Elle s'intéresse de près à notre "DIRELIRE" et, ne pouvant être présente cette fois, elle a accompli un travail qu'elle m'a envoyé. Ce sont quelques pages glanées dans un essai Le Grec de James Joyce écrit par Mando Aravantinou, traductrice en grec de Gens de Dublin; cet essai publié en 1977 montre à quel point chacun des livres de Joyce constitue une "écriture de (son) image" ou une "écriture de (lui) -même". Toute son oeuvre porte le sceau de ses expériences familiales , religieuses, de ses refus, de ses passions ainsi que de ses voyages notamment son départ de Dublin vers Londres, Paris, Trieste, Pola ( ce port mythique où se sont enfuis Jason et Médée). Ce sont ces exils qui donneront naissance à Ulysse... Nous remercions Thérèse Dufresne de sa participation."

Andrée HAGÈGE

Une contribution de Michel BOUDIN : "Gens de Dublin" ou l'épiphanisation du réel.

Grande perplexité ce jour-là à DIRELIRE. Comment, en effet, rendre compte de ce recueil de nouvelles insolites et déconcertantes qu'est cet ouvrage de James Joyce "Gens de Dublin"? En dépit de quelques "coups de coeur" chaleureument mis en évidence par quelques-uns, ce fut la déception qui sembla l'emporter: on s'en prit au contexte inutilement réaliste, à l'abondance de faits insignifiants, à une enfilade de phrases ordinaires sans intérêt, bref le contraire d'une histoire bien construite qui suit les règles d'une narration traditionnelle.

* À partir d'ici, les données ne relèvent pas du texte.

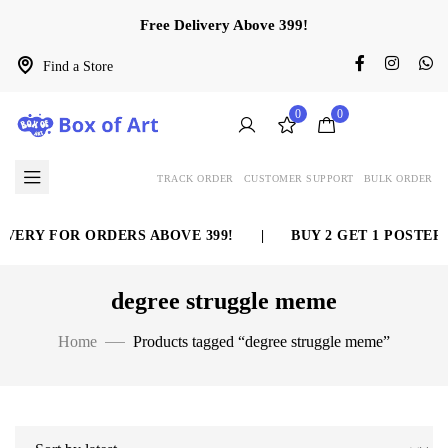
Free Delivery Above 399!
Find a Store
0
0
TRACK ORDER
CUSTOMER SUPPORT
BULK ORDER
VERY FOR ORDERS ABOVE 399!
|
BUY 2 GET 1 POSTER 
degree struggle meme
Home
Products tagged “degree struggle meme”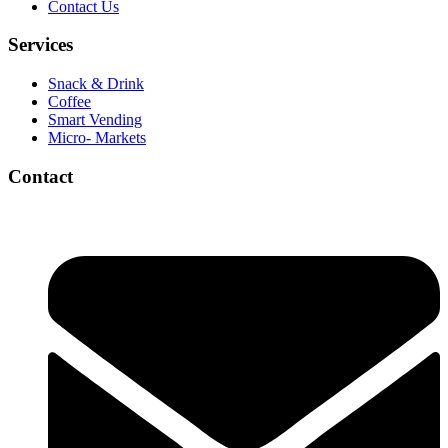
Contact Us
Services
Snack & Drink
Coffee
Smart Vending
Micro- Markets
Contact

A plusieurs reprises, pourtant, la clef permettant d'avancer dans la compréhension de l'oeuvre fut évoquée. Il s'agit de l'épiphanie. Chacun a pu faire cette expérience de l'apparition soudaine d'une certaine perfection de la forme à l'occasion d'un fait insignifiant: une main, un visage, une colline éclairée, ou même une passion, une vision, une excitation intellectuelle. Pendant un instant le monde acquiert une valeur, une réalité, une raison d'être.

Or il se trouve que pour Joyce ce moment d'extase n'est plus seulement émotif mais une étape dans la construction de l'oeuvre d'art, non pas tant une façon d'éprouver la vie qu'une façon de lui donner forme. C'est ainsi, nous dit Umberto ECO, "que chacune des nouvelles de Gens de Dublin apparaît finalement comme une grande épiphanie, ou en tout cas comme une organisation des événements telle qu'ils tendent à se résoudre en expérience épiphanique." A chacun donc d'utiliser la clef pour tenter de comprendre comment les nouvelles de Gens de Dublin apparaissent comme les symboles d'une situation déterminée et comment elles dénoncent le vide et l'inutilité de l'existence. Bonne relecture et ...bon courage."